AI trust and governance: driving value-centric transformation for telcos
Jeffrey Eyestone, AI Industry & Solutions Specialist at Tecnotree
The telecommunications industry has driven unparalleled innovation through Artificial Intelligence (AI). However, a robust trust and governance programme is required to realise the full potential of AI-powered solutions. This holds especially true when delving into the latest tech innovation – Generative AI.
Telcos and application developers must continuously evaluate their AI models and decision-making systems for trust. Moreover, they must meet the rigorous governance requirements of regulators, compliance officers, risk managers, and auditors to ensure responsible AI implementation.
Whilst using applications like ChatGPT has created a lot of excitement for various use cases, including customer service and support, sales and marketing, network optimisation, fraud detection and prevention, and predictive maintenance, it also comes with certain trust and governance risks.
Technical assessments for AI trustworthiness
The responsible use of AI in telecommunications demands continuous technical assessments to ensure trust in AI models and decision-making systems. There are several critical considerations, such as fairness, privacy and accuracy.
For example, AI models can inadvertently perpetuate bias in training data, leading to irreparable reputational damage if the risk isn’t continuously evaluated. In fact, multiple companies have been found extending different contract terms, pricing, or credit rates and limits to various segments of the population due to bias in models. Therefore, AI systems must maintain high accuracy to provide reliable and unbiased services, and organisations should regularly monitor and calibrate models to prevent accuracy degradation over time.

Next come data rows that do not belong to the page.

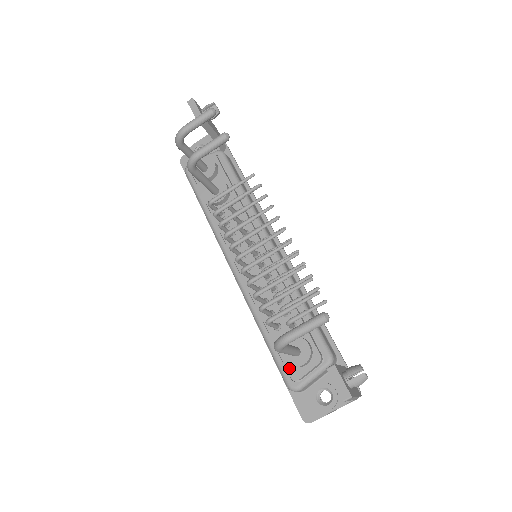
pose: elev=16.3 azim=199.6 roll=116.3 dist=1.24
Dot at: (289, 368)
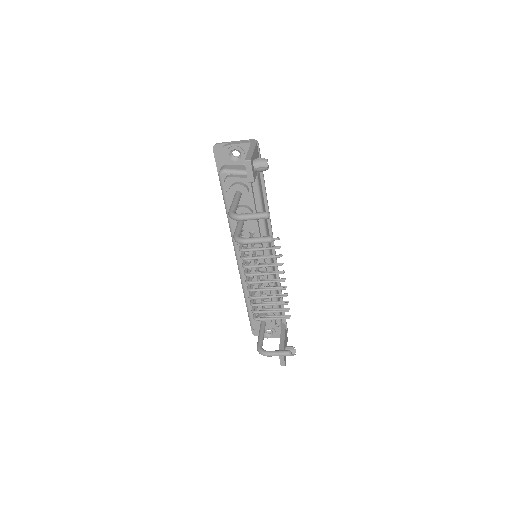
Dot at: occluded
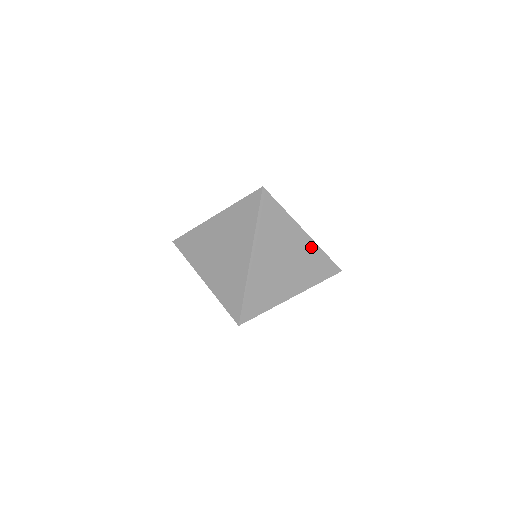
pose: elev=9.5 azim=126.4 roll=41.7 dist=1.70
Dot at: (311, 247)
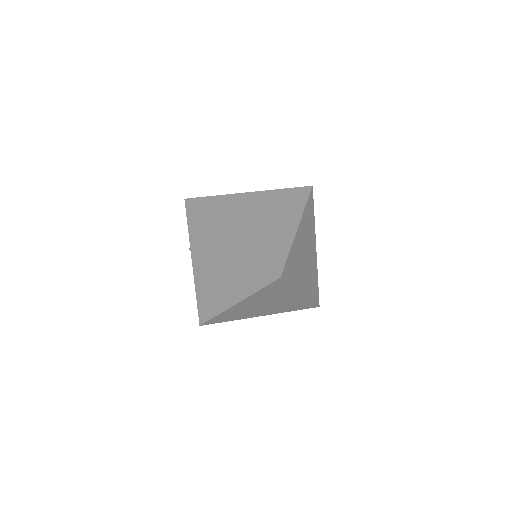
Dot at: (315, 264)
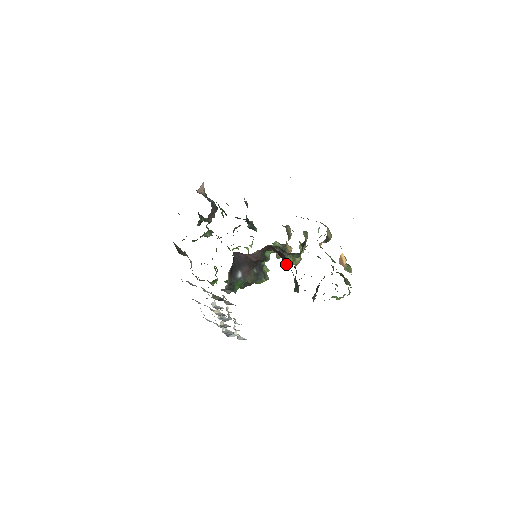
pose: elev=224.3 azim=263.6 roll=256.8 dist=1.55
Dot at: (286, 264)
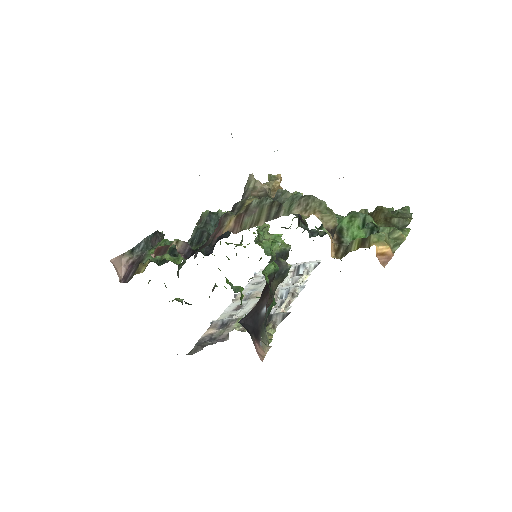
Dot at: occluded
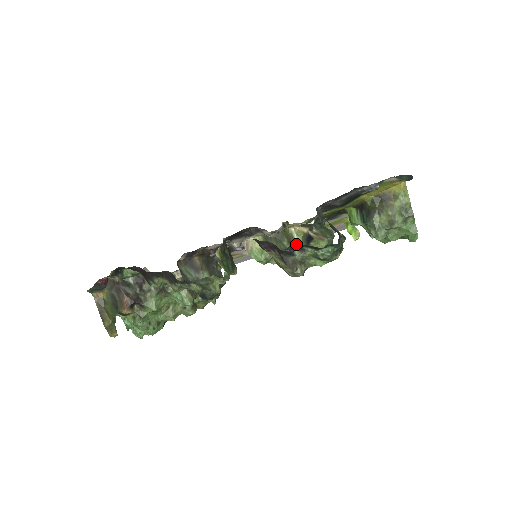
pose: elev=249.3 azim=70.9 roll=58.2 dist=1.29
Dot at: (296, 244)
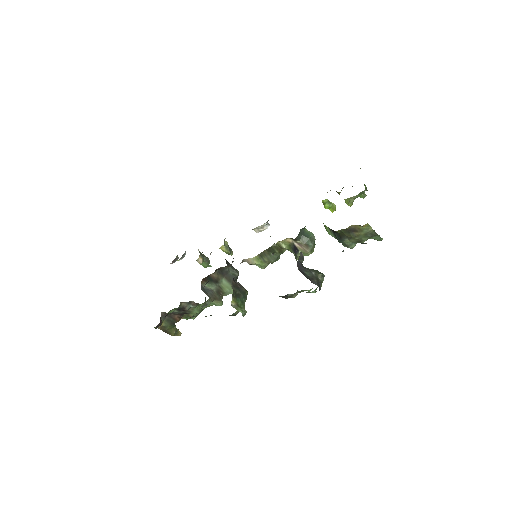
Dot at: (286, 249)
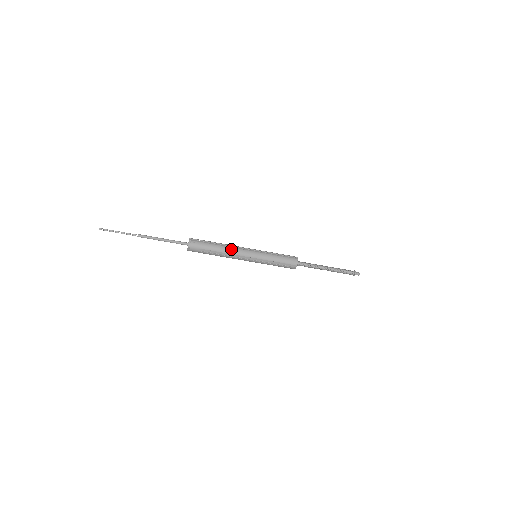
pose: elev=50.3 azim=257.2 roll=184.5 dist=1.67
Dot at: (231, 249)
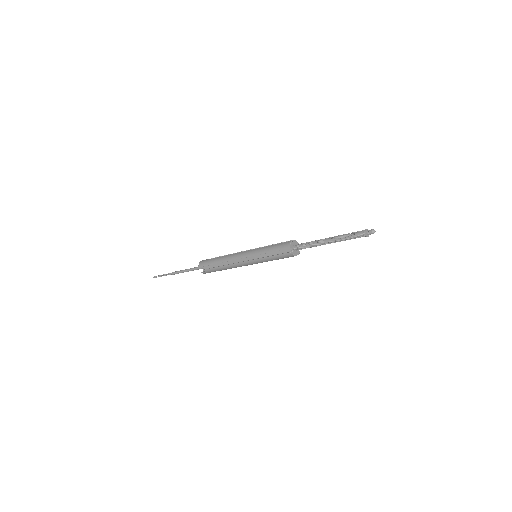
Dot at: (231, 266)
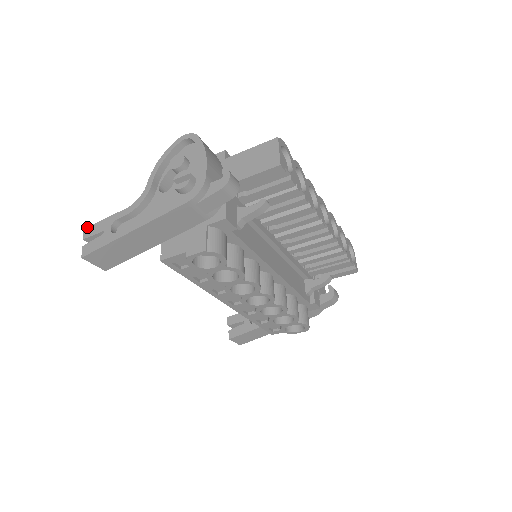
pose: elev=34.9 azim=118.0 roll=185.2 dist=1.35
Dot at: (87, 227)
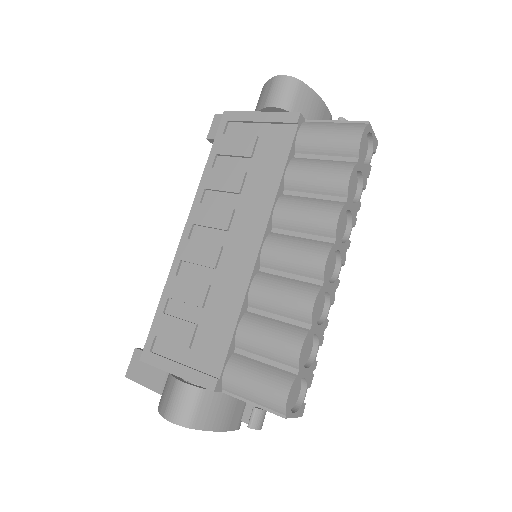
Dot at: occluded
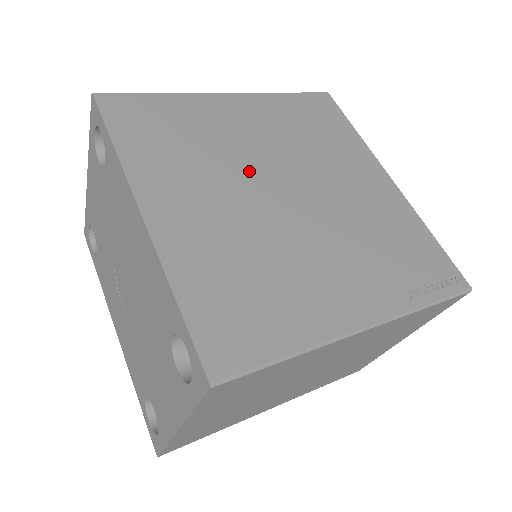
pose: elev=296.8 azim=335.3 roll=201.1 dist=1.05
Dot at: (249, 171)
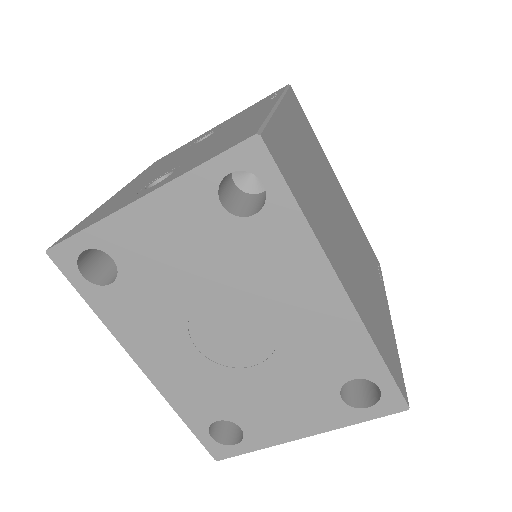
Dot at: (329, 207)
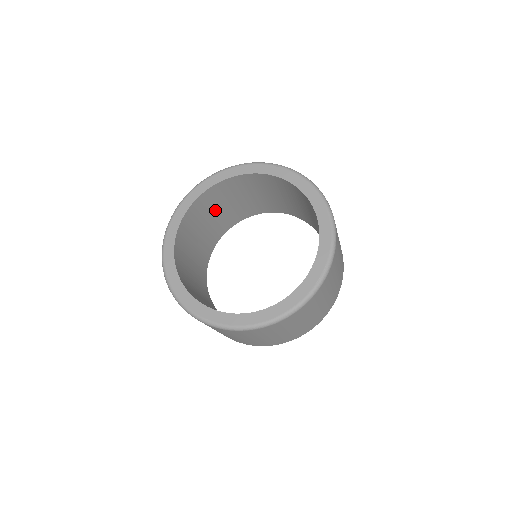
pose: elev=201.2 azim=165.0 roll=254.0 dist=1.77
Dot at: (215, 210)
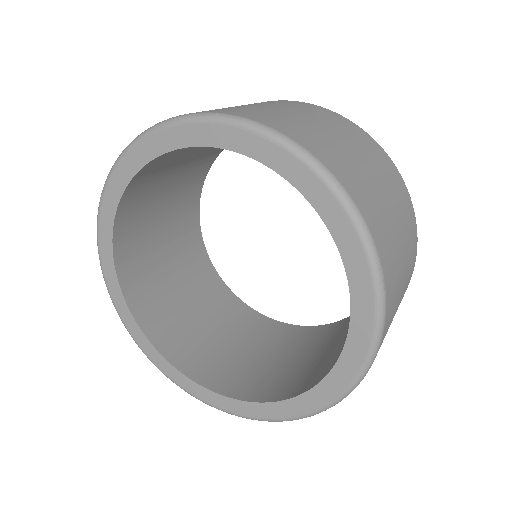
Dot at: (170, 174)
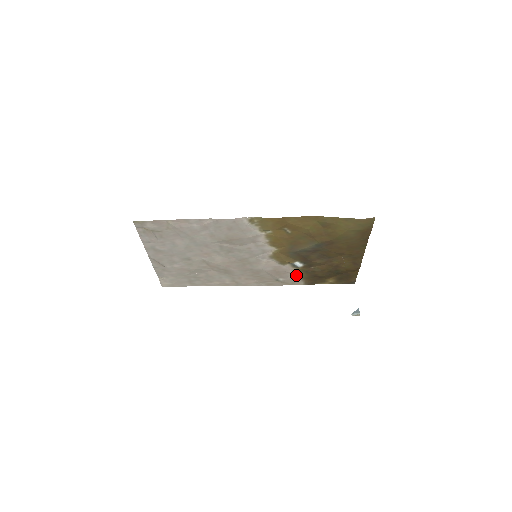
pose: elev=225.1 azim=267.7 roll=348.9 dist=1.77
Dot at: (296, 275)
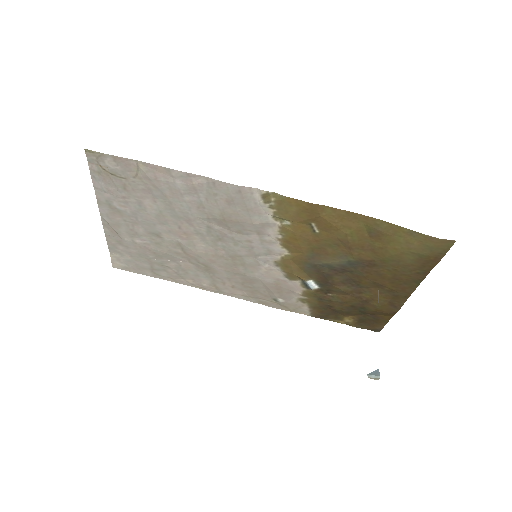
Dot at: (303, 299)
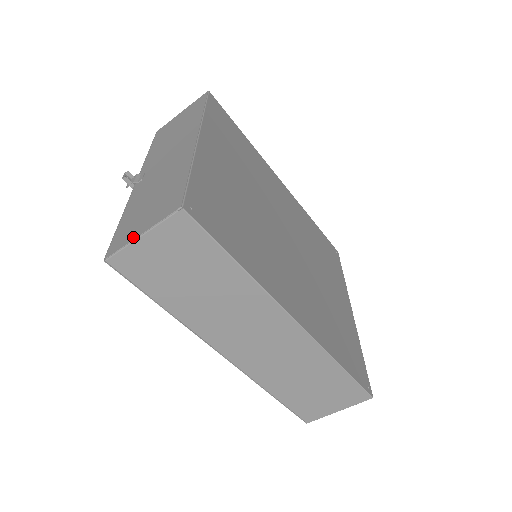
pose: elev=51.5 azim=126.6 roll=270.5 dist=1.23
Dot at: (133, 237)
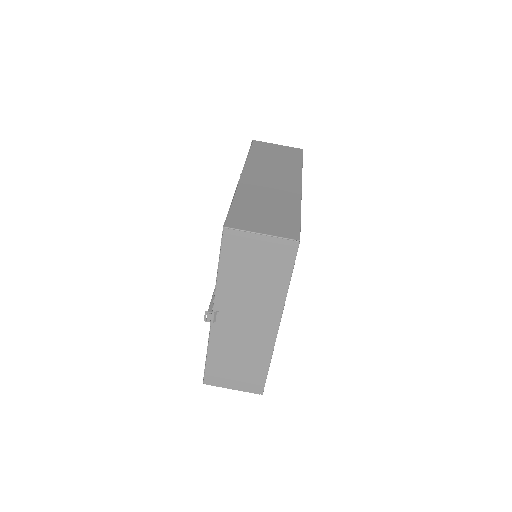
Dot at: occluded
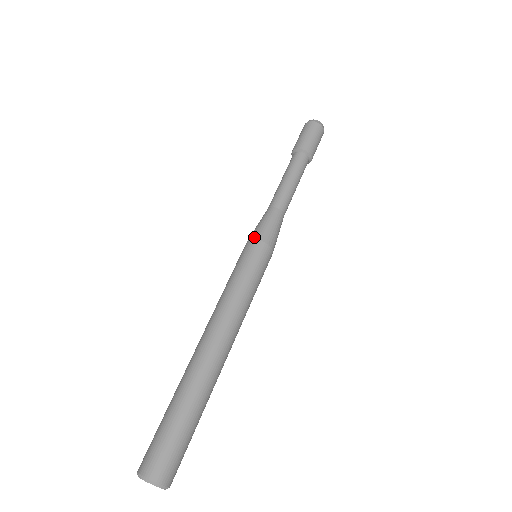
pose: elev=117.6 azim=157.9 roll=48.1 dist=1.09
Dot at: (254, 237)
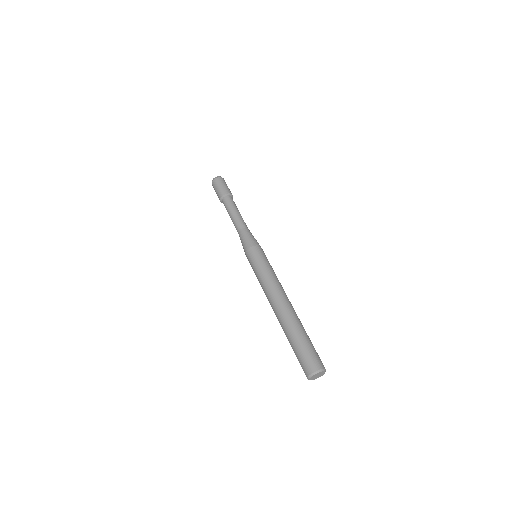
Dot at: (255, 244)
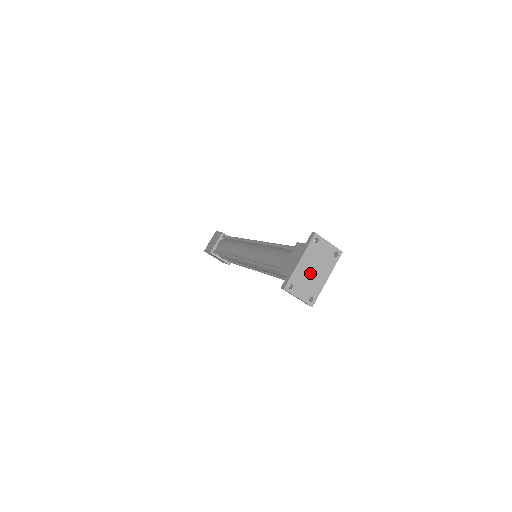
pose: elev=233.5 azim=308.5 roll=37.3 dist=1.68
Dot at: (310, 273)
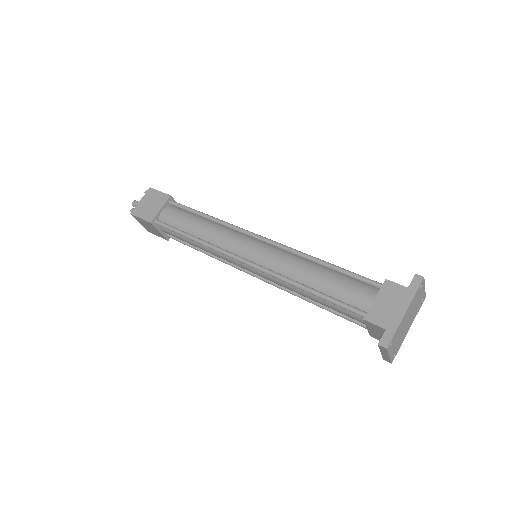
Dot at: (405, 325)
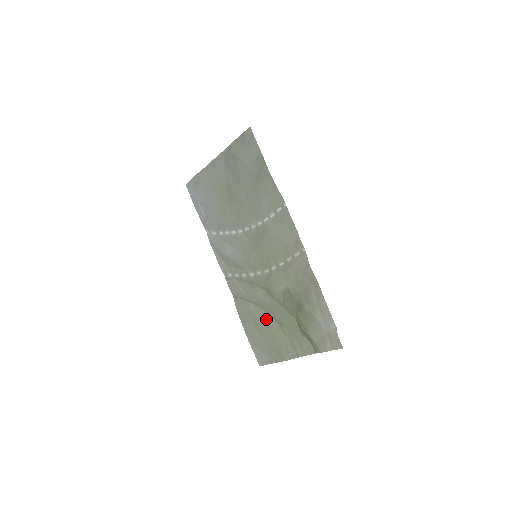
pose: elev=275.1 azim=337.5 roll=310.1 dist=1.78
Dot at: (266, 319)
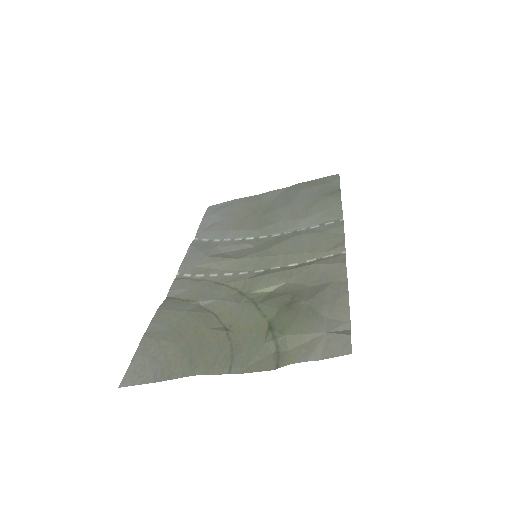
Dot at: (206, 320)
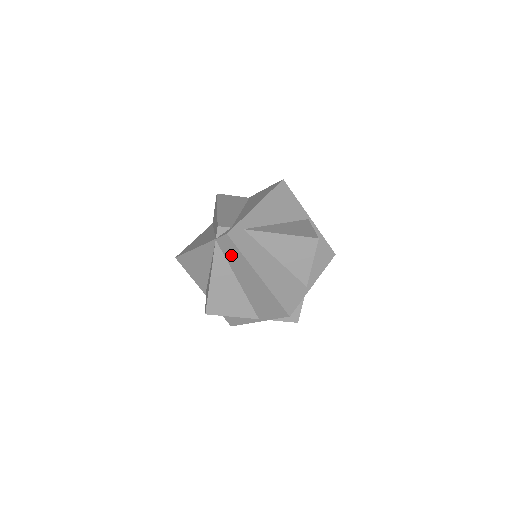
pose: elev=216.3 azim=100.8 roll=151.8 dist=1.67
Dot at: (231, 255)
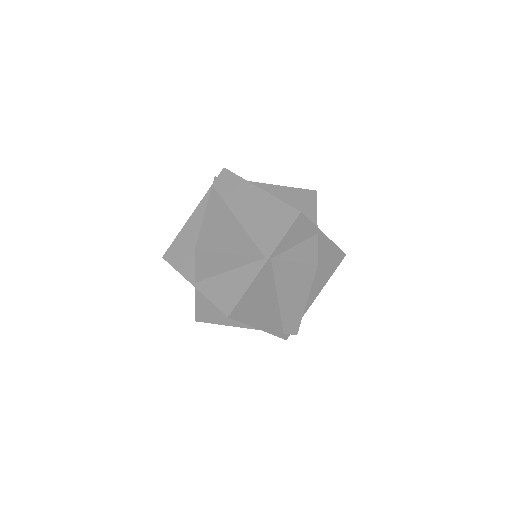
Dot at: (228, 189)
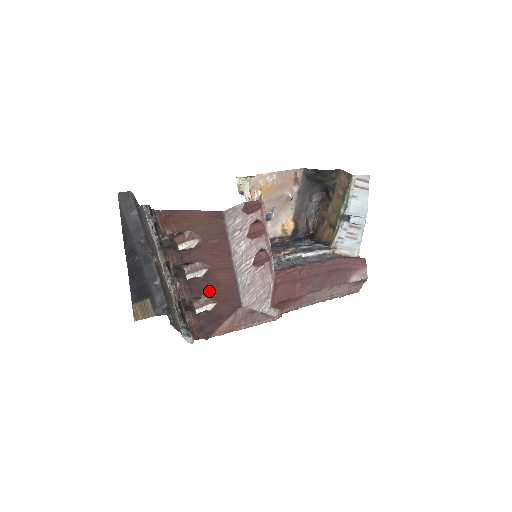
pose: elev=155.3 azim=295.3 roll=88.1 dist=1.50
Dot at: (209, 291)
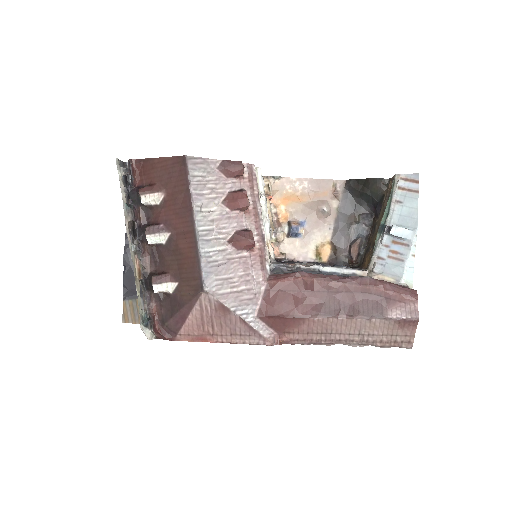
Dot at: (172, 265)
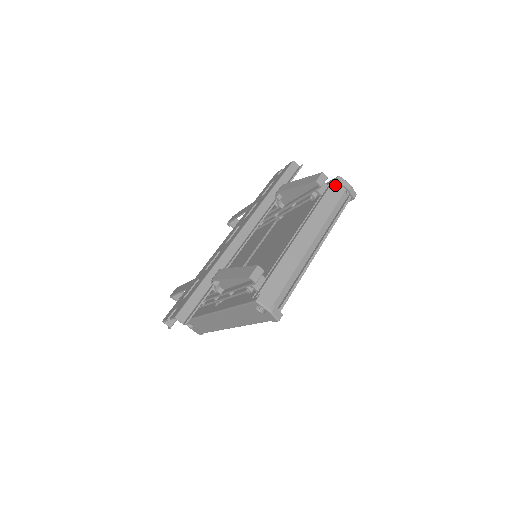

In addition, ensuring customer data privacy should be a priority for telcos. They must comply with data protection regulations and implement strong security measures to safeguard sensitive information. Having transparent AI models is crucial, as decisions can significantly impact users. Therefore, implementing explainable AI techniques helps organisations understand the reasoning behind AI decisions and enhances accountability.
Finally, telecom AI systems should be resilient to unforeseen scenarios and adversarial attacks. A robust testing strategy helps identify vulnerabilities and strengthens the system’s ability to handle unexpected challenges.
Pillars of AI governance
Effective governance is critical to responsible AI deployment in telecommunications companies. AI-powered transformation solutions must meet the requirements of compliance officers, risk managers, and auditors, therefore, telcos must stay up to date with evolving AI regulations and standards. Compliance ensures that AI implementations align with legal requirements, reducing the risk of regulatory penalties.
Telcos should also ensure they are developing and adhering to ethical AI frameworks, including setting data collection, use, and retention guidelines. Conducting thorough risk assessments helps identify potential AI-related risks and implement mitigation strategies. This includes evaluating the impact of AI failures and data breaches. Organisations should regularly monitor AI systems for compliance and performance and have appropriate auditing and reporting mechanisms to track system behaviour and identify deviations.
Implementing a trust and governance discipline in AI/ML teams
In the rapidly evolving telecommunications landscape, where AI and machine learning (ML) play increasingly vital roles, establishing a robust trust and governance discipline within a company’s AI/ML team is imperative. Organisations should begin by selecting dedicated teams comprising experts in AI solution development (data scientists, data engineers, application developers, I.T. staff, etc.), ethics, compliance, and risk management.
Many countries are instituting AI governance frameworks to ensure responsible AI deployment. For instance, the European Union’s General Data Protection Regulation (GDPR) has significant implications for AI, emphasising data privacy and transparency. Telcos need to stay abreast of country-specific AI regulations and ensure they are compliant, especially if they have international operations. Collaborating with local AI governance bodies, data protection authorities, standardisation organisations, auditing and compliance specialists, and employee training companies specialising in local and regulatory compliance can be helpful.
To harness the transformative power of AI, especially innovations like Generative AI, in telecommunications, a robust trust and governance structure is non-negotiable. Organisations should develop comprehensive ethical guidelines that govern data usage, model training, and decision-making. In their guidelines, they must explicitly address sensitive issues such as bias, fairness, and discrimination.
Embracing this structured approach not only unlocks AI’s vast potential but also ensures sustainable, value-driven growth for key transformation projects. In essence, trust and governance are the gatekeepers of AI’s promise in telecommunications, enabling a future where innovation and responsible use coalesce seamlessly to realise the full potential and value of AI.